The mounting competition puts pressure on Apple to step up its pace of product releases. Since the iPhone’s initial debut about six years ago, the company has held one big phone unveiling each year, with the new product hitting the market in summer or early fall.
“There’s been a drumbeat of rumors about Apple working on more than one version of the iPhone,” said Jan Dawson, chief telecommunications analyst at the New York office of London- based consulting firm Ovum. “The thinking is, if Apple does several devices it would help dampen the singular effect of having only one phone a year.”
Steve Dowling, a spokesman for Cupertino, California-based Apple, didn’t immediately respond to messages seeking comment.

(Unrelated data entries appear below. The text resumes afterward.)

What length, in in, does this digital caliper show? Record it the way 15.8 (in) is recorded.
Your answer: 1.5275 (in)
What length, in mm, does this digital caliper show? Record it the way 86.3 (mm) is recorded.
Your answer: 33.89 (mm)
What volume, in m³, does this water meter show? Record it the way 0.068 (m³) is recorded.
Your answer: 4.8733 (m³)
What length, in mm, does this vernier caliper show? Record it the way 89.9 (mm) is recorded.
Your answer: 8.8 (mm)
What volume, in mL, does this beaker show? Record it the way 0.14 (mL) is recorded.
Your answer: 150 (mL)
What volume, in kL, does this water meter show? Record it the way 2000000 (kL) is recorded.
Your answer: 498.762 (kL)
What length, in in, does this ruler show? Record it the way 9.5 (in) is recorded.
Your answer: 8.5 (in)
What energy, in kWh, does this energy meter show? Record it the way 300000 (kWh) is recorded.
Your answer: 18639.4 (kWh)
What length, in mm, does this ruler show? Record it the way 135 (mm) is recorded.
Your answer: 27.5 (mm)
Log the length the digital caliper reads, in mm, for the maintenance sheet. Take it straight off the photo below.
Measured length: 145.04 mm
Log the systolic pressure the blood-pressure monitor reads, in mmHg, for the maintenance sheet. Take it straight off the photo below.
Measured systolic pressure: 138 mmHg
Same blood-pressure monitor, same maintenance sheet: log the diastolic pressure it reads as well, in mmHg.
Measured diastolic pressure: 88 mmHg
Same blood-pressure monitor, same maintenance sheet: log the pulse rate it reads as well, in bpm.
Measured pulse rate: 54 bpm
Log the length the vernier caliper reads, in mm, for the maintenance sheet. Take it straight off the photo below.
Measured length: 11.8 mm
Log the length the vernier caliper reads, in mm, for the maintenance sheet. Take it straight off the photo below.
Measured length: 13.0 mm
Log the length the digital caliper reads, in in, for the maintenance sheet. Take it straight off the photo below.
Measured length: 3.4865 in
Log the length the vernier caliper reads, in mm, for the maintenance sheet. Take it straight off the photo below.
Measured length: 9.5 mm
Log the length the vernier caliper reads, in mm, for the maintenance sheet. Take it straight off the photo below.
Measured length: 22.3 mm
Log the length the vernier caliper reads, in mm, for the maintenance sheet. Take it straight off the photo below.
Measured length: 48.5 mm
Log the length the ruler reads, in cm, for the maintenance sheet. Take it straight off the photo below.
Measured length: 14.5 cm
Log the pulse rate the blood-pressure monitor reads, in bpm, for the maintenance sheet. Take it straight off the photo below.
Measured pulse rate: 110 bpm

Samsung, meanwhile, faces its own challenges. The company will be selling the S4 into a $358 billion global market that is approaching saturation. Growth is projected to slow to 9.8 percent in 2017 from 27 percent this year, according to data compiled by Bloomberg Industries.
In addition to contending with the iPhone, Suwon-based Samsung has to fend off Chinese rivals offering handsets for $100. The current Galaxy S3 sells for about $200 in the U.S. with a two-year contract.
The crowded market has prompted Samsung to add more gee- whiz features, rather than just improving basic specifications. With last year’s S3, for instance, it added a function that lets users exchange information by bumping their phones together.
This year, speculation has centered on eye-scroll technology, which would track eye movements to let users scroll through articles based on where they’re looking on the screen. The New York Times reported earlier this month that the Galaxy S4 will include such a feature, citing a Samsung employee.
People familiar with the device disputed that idea this week, saying that eye scrolling won’t be in the Galaxy S4, though it may appear in future versions of the phone. There will be more simplified uses of eye-tracking technology, such as the ability to pause videos when the user’s eyes move away from the screen, the people said.